──────── Input records
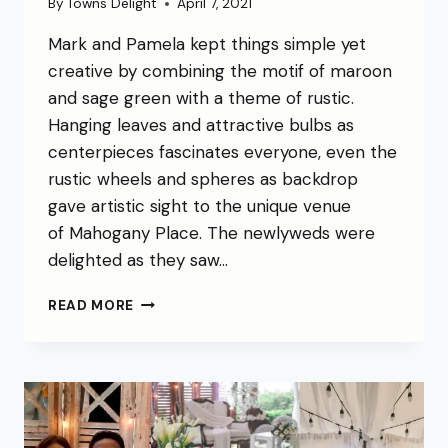
By
Towns Delight
April 7, 2021
Mark and Pamela kept things simple yet
creative by combining the motif of maroon
and sage green with a theme of rustic.
Hanging leaves and attractive bulbs as
centerpieces fascinates everyone, even the
rustic wheels and spheres as backdrop
gave artistic sight to the unique venue
of Mahogany Place. The newlyweds were
delighted as they saw…
READ MORE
────────────────
* [Required action] Reproduce the text of every item above word for word, line by line. Leave the pictures out.

* [Solution for this task]
By
Towns Delight
April 7, 2021
Mark and Pamela kept things simple yet
creative by combining the motif of maroon
and sage green with a theme of rustic.
Hanging leaves and attractive bulbs as
centerpieces fascinates everyone, even the
rustic wheels and spheres as backdrop
gave artistic sight to the unique venue
of Mahogany Place. The newlyweds were
delighted as they saw…
READ MORE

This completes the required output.